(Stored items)
::::::

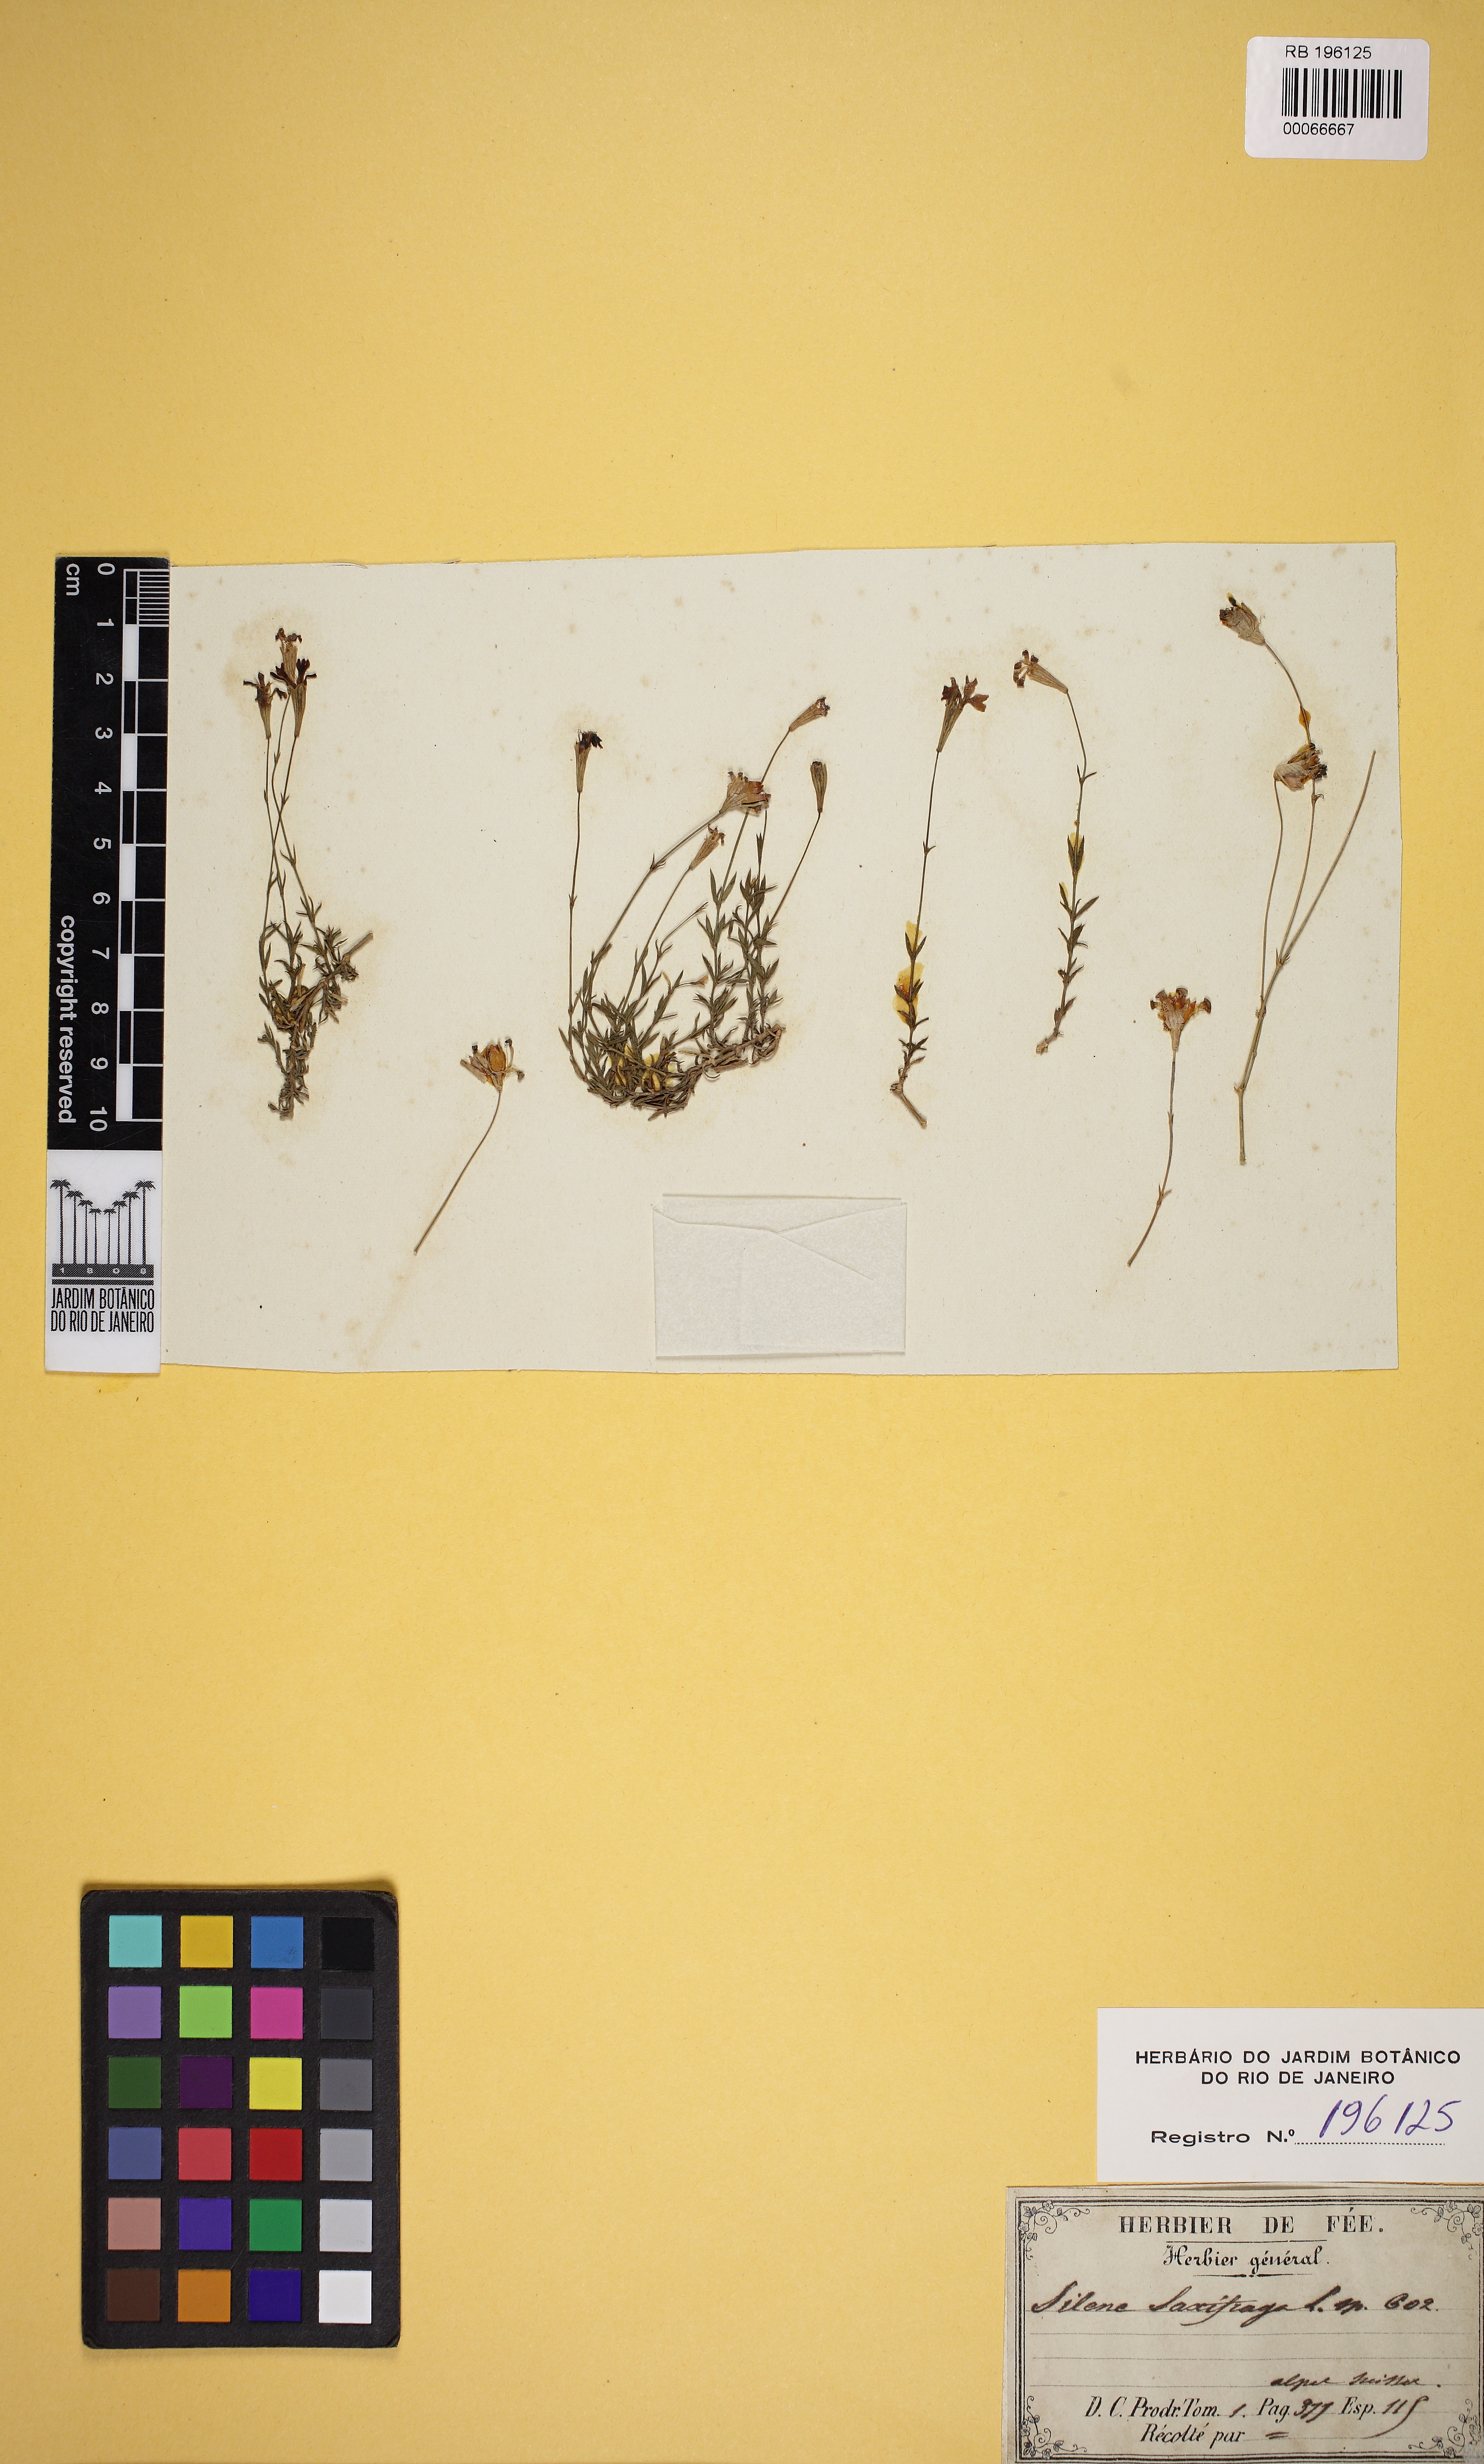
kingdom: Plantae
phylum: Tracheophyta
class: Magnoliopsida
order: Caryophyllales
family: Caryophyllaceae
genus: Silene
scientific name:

::::::

- SHORT TASK
Lay out the lines of all the items above as a numbered list, skipping blank lines and leaving out the pictures.

- RESPONSE TO THE EXERCISE
1. kingdom: Plantae
2. phylum: Tracheophyta
3. class: Magnoliopsida
4. order: Caryophyllales
5. family: Caryophyllaceae
6. genus: Silene
7. scientific name:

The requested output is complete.